SQL nodes share the runtime’s DuckDB instance (warm — DuckDB stays loaded across SQL nodes within a run):

  1. Inputs are attached, not copied. Each upstream output is registered as a DuckDB view backed by the Parquet/Arrow file on disk. DuckDB’s vectorized executor reads columns lazily — you don’t pay for columns your query doesn’t reference.
  2. Your query executes against DuckDB’s vectorized engine. This is the same engine used by Polars, Motherduck, and a growing list of analytics tools. Generally faster than pandas for joins, group-bys, and aggregations.
  3. The result is materialized as Arrow. DuckDB exports the query result as an Arrow Table, which is then written as Parquet for downstream nodes.
  4. Errors include the offending SQL line. Syntax and runtime errors surface with line numbers in the run audit.

Because DuckDB stays warm across SQL nodes in one run, SQL nodes have very low startup overhead. Python and R also use warm runner sessions, but they still pay for language-specific imports and data conversion inside those sessions.

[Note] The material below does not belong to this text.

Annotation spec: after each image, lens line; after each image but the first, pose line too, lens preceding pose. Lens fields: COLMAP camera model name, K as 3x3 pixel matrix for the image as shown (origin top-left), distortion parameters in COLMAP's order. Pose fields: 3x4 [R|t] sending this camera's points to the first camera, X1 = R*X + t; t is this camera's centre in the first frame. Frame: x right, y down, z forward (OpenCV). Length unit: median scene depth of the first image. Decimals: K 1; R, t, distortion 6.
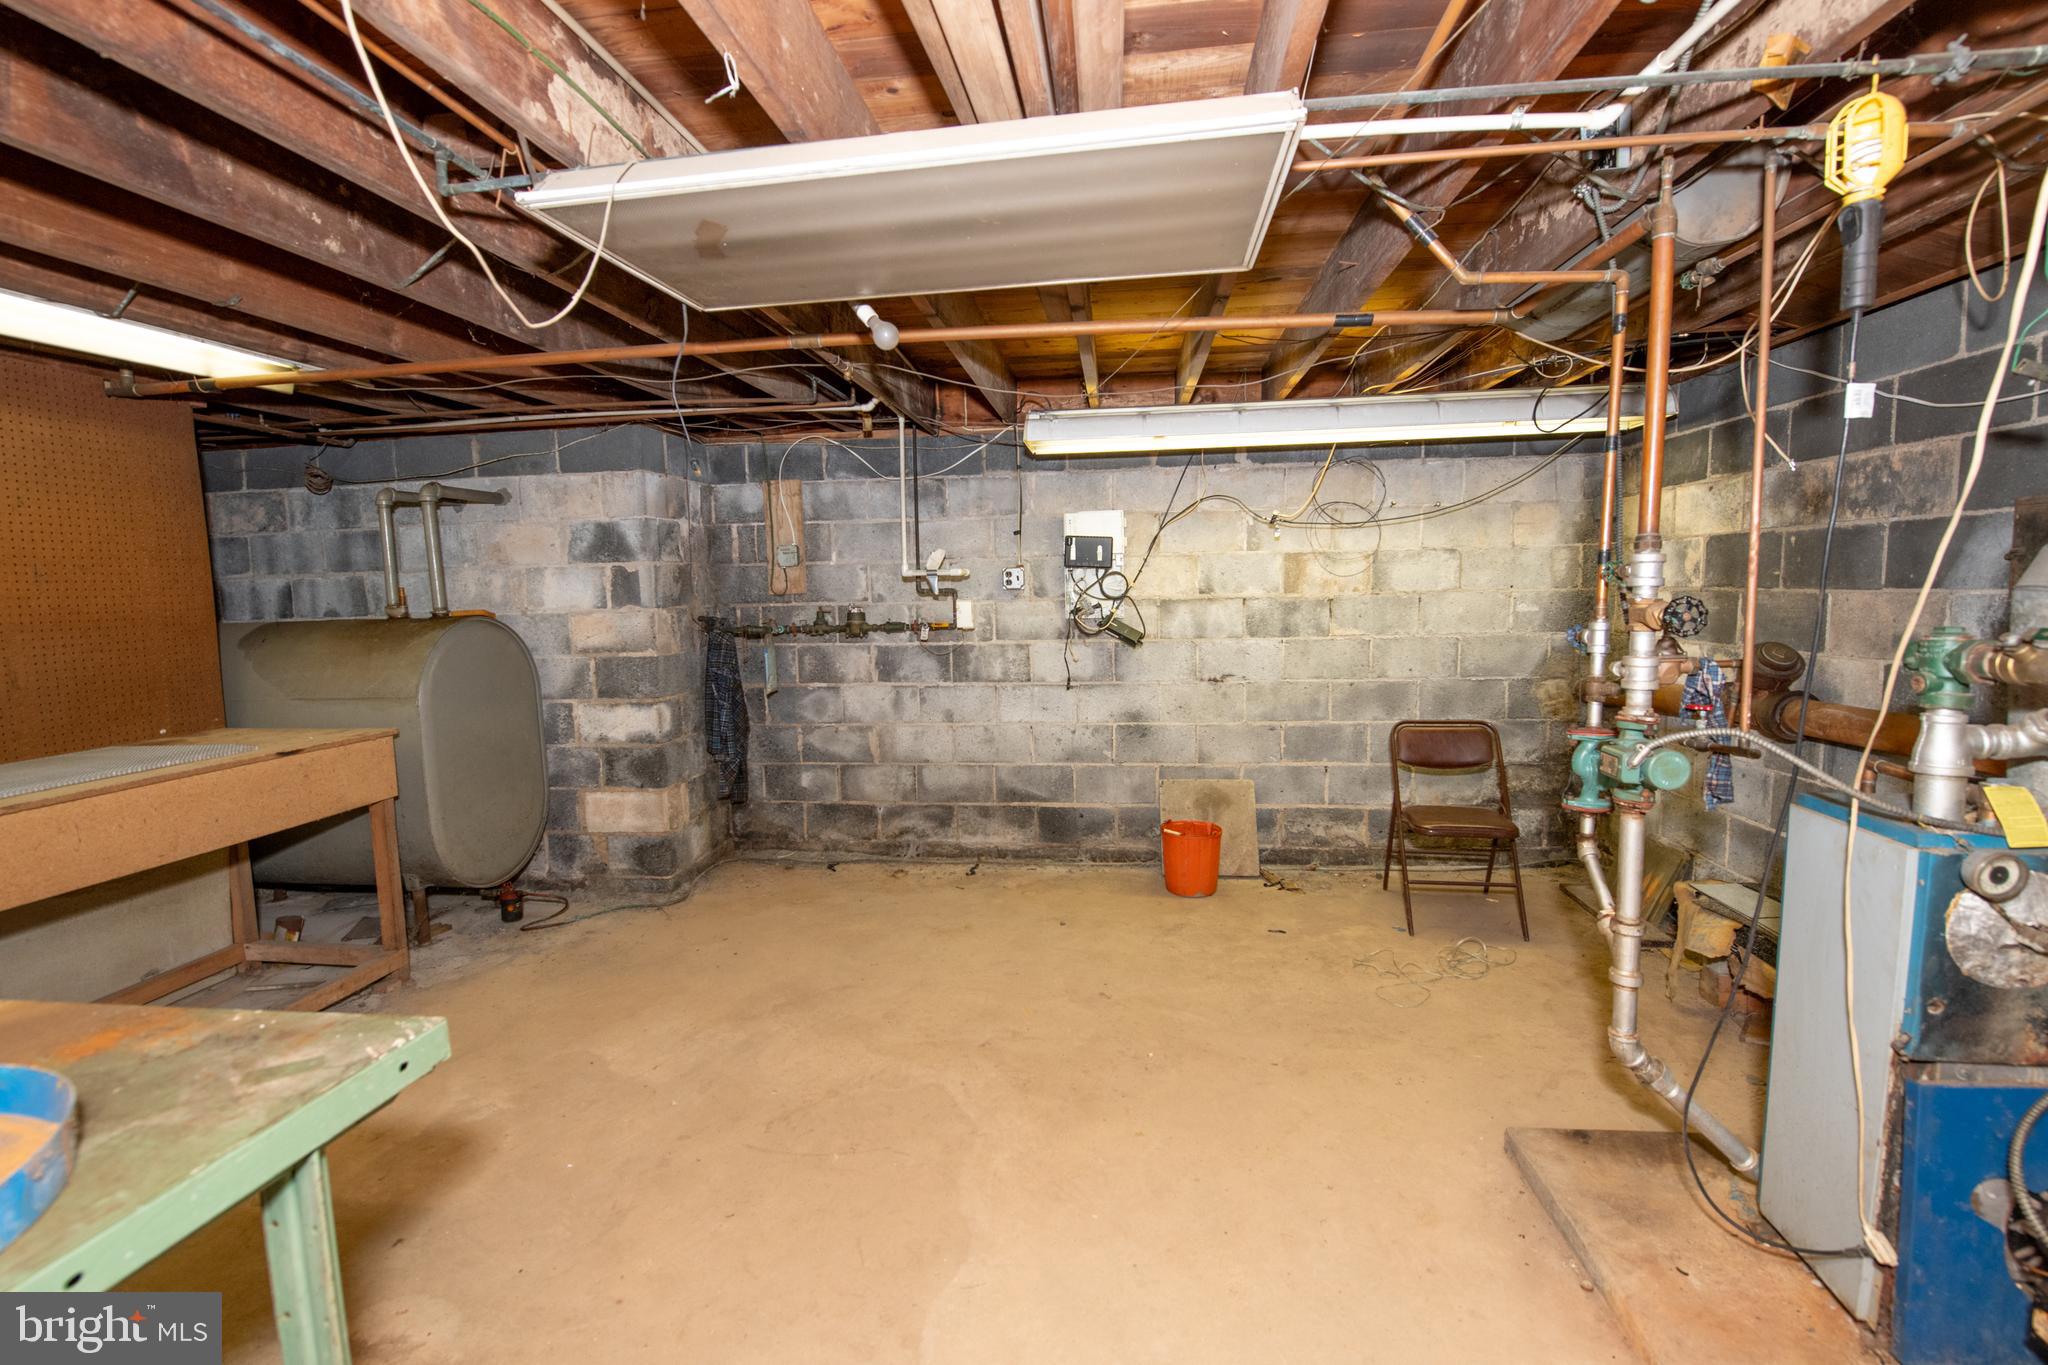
lens RADIAL K [[874.2, 0, 1015.0], [0, 874.2, 671.0], [0, 0, 1]] dist [-0.014866, -0.000417]
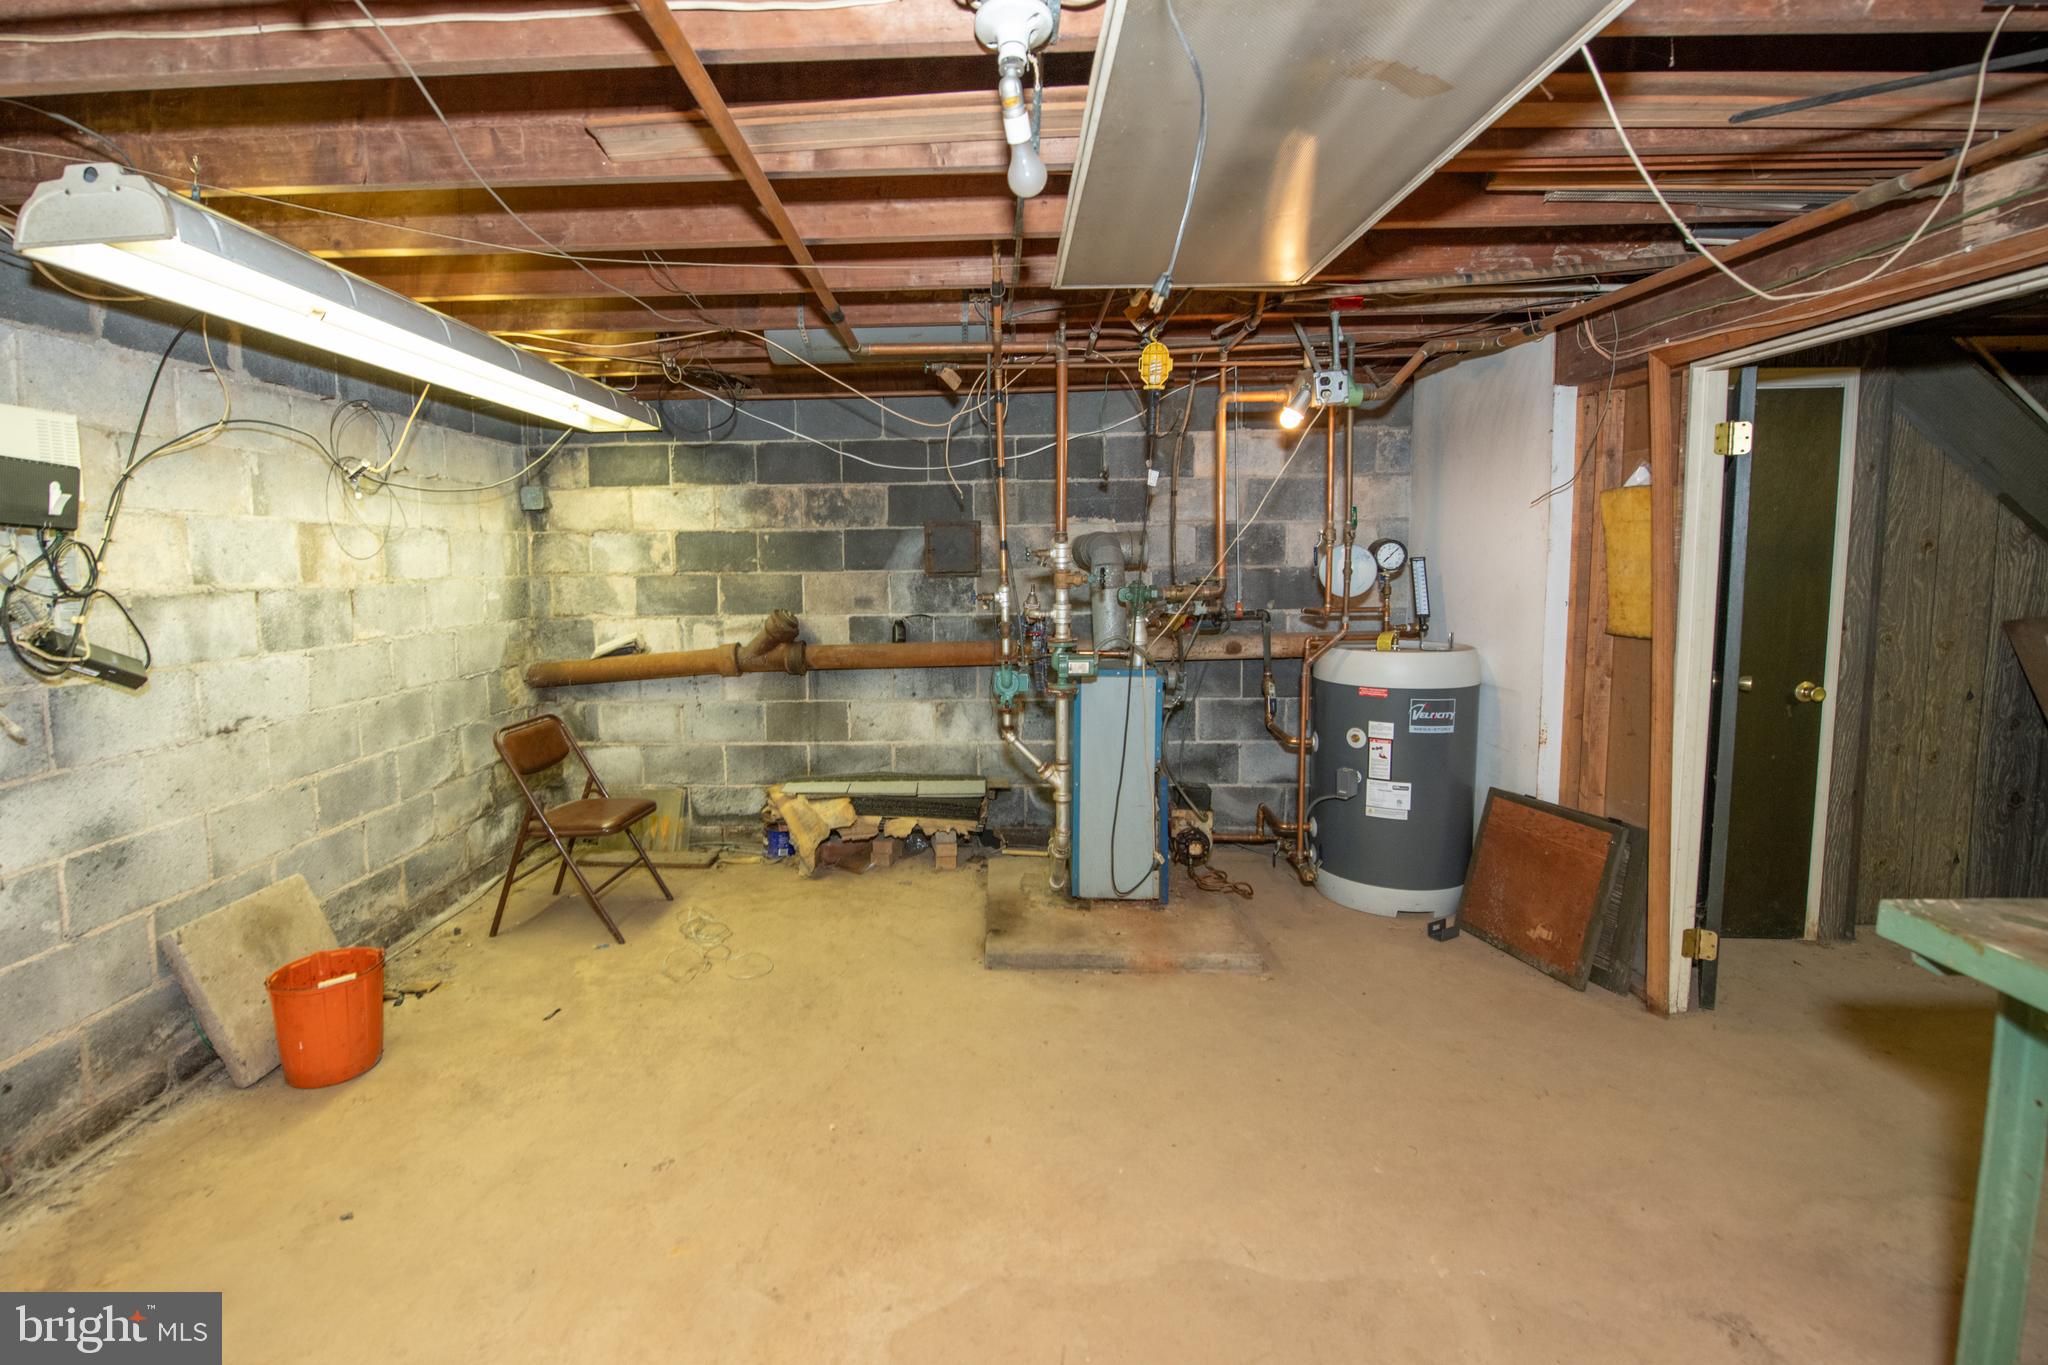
lens RADIAL K [[888.9, 0, 967.4], [0, 888.9, 641.1], [0, 0, 1]] dist [-0.034391, -0.000240]
pose [[-0.111230, -0.066661, 0.991556, -0.413099], [0.108467, 0.990973, 0.078789, -0.042359], [-0.987858, 0.116315, -0.102996, 0.574754]]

  • Joins and aggregations — DuckDB beats pandas, polars, and definitely R for these.
  • Reading external filesread_parquet, read_csv, read_json are first-class.
  • Pre-shaping data for downstream Python/R language nodes — the join/filter/aggregate in SQL, then hand off a small table for ML/stats.
  • Pure-SQL pipelines — the examples/sql-only example shows what’s possible without any other language.

The runtime preloads httpfs (read from URLs), parquet, arrow, and json. Other extensions can be enabled per-query:

INSTALL spatial;
LOAD spatial;
SELECT * FROM ST_Read('data/parcels.geojson');

No interpreter setup needed — DuckDB is bundled with the Rime runtime. The minimum DuckDB version is whatever the @duckdb/node-api dependency in @rimekit/runtime’s package.json pins.